Evaluating Multi-Year Drought Events for the Contiguous U.S. in Contemporary and Scenario Climates using Object-Oriented Analysis
We identify drought events over the contiguous U.S. using the Method for Object-Based Diagnostic Evaluation (MODE) Time Domain (MTD). MTD uses object-based techniques to track 3-dimensional space-time objects, which we analyze here as drought events. This event-based analysis complements analyses that yield maps and other statistics of change in drought indices.
We use simulated daily precipitation from 34-members of the CESM Large Ensemble (CESM-LE) for four time periods: contemporary (1981 - 2010) and three projected periods under RCP 8.5 (2011 - 2040, 2041 - 2070, and 2071 - 2099). We use CRU and PRISM observational data to evaluate the quality of the CESM-LE simulations. From daily precipitation, we compute the 36-month Standardized Precipitation Index (SPI) and use it in MTD to identify multi-year drought events. SPI is a widely used index to characterize drought at different time scales. We use SPI thresholds to analyze drought events for six analysis regions covering the contiguous U.S. that were chosen to evaluate model performance in contemporary climate and to analyze regional projected changes in multi-year drought events.
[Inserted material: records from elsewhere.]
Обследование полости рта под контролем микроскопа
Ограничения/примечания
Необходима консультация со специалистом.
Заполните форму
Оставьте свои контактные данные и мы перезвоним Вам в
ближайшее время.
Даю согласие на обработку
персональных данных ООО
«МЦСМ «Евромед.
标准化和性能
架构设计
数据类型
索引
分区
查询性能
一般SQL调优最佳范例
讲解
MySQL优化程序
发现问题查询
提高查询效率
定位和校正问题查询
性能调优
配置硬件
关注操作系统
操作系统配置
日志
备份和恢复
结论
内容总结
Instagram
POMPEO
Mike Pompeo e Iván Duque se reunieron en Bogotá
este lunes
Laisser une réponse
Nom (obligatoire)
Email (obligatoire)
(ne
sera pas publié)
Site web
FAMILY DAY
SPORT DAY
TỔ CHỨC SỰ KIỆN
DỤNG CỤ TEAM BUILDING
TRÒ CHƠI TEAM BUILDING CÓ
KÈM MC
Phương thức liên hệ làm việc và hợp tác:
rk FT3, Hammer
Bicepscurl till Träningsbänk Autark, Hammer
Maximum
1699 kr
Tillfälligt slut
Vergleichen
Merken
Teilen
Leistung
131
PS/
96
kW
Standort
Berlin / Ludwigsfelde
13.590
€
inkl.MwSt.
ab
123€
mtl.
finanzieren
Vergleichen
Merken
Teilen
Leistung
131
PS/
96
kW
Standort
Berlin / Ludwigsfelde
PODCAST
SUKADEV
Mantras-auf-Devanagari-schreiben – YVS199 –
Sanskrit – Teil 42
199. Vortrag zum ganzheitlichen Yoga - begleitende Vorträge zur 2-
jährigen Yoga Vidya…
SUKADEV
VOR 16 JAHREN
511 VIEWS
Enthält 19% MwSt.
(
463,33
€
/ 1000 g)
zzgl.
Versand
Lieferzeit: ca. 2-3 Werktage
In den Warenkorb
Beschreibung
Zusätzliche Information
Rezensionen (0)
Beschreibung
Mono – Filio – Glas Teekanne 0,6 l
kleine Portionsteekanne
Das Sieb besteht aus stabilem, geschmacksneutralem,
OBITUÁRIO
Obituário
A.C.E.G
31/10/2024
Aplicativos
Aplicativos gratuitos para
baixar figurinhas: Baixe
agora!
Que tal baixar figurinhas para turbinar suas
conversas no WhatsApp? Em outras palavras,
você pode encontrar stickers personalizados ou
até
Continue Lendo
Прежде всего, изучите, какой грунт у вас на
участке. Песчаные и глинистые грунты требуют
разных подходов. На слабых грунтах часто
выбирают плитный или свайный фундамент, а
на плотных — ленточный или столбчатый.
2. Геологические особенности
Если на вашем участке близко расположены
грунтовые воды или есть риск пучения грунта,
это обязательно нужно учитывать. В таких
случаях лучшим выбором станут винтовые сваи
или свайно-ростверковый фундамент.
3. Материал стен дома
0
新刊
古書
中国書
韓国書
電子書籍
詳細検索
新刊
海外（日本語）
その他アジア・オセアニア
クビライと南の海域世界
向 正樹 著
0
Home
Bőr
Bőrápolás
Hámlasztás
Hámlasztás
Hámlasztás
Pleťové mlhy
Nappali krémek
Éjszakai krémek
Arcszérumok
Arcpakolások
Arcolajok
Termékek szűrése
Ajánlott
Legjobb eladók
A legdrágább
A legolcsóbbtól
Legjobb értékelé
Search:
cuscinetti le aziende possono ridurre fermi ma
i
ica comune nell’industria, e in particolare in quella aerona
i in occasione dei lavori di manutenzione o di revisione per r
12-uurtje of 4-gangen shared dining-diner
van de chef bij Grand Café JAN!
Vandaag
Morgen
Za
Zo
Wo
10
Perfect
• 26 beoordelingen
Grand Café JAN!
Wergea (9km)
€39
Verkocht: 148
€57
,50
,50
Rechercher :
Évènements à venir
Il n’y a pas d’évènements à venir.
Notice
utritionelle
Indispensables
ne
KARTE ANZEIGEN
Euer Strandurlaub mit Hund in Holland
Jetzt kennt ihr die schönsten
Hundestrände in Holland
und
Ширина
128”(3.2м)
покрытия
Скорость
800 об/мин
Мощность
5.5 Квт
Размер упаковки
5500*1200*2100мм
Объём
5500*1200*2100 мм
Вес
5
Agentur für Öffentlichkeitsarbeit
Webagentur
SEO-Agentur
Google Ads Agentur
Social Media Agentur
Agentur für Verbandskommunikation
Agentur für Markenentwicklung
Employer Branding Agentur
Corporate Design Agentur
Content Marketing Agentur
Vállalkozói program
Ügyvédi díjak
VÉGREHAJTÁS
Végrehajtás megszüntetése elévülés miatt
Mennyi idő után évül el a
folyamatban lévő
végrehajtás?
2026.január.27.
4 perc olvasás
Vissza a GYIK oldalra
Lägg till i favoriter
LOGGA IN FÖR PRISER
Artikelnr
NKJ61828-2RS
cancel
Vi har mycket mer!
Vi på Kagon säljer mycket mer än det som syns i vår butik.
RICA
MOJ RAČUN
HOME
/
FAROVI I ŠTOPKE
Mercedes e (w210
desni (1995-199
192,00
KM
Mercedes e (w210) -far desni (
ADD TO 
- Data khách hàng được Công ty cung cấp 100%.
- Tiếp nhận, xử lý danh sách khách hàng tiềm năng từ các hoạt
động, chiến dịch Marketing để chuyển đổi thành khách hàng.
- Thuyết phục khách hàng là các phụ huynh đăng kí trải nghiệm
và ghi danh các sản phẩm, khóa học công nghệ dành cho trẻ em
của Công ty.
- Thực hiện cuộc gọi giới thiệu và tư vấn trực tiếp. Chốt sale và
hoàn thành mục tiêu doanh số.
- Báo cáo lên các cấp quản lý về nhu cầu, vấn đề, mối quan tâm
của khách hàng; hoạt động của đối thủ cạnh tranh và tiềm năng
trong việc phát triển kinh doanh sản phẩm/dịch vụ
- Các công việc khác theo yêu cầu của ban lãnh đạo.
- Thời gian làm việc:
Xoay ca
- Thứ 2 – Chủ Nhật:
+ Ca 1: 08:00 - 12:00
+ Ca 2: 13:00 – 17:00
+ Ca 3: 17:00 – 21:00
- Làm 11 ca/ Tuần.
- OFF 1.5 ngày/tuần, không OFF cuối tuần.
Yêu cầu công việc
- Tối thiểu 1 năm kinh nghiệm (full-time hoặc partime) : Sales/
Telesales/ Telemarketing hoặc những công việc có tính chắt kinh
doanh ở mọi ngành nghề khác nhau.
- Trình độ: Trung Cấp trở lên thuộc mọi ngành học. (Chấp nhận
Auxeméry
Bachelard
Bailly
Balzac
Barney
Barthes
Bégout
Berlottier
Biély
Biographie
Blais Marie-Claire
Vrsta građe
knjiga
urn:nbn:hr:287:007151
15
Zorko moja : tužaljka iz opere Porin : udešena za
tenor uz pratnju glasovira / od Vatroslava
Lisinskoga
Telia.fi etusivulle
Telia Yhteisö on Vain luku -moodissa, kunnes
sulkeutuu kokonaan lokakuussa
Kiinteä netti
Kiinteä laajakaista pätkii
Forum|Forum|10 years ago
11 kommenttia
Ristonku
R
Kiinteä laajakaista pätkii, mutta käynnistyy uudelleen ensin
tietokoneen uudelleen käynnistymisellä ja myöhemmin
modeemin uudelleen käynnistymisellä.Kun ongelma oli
For all regions, the CESM-LE results tend to fall between the two observational results. Drought changes toward the end of 21C, except in the central U.S., but the frequency and duration of multi-year droughts decreases across most of the U.S. The exception is the southwest U.S., where drought-event frequency changes little, however the area, duration, and intensity of multi-year droughts all increase.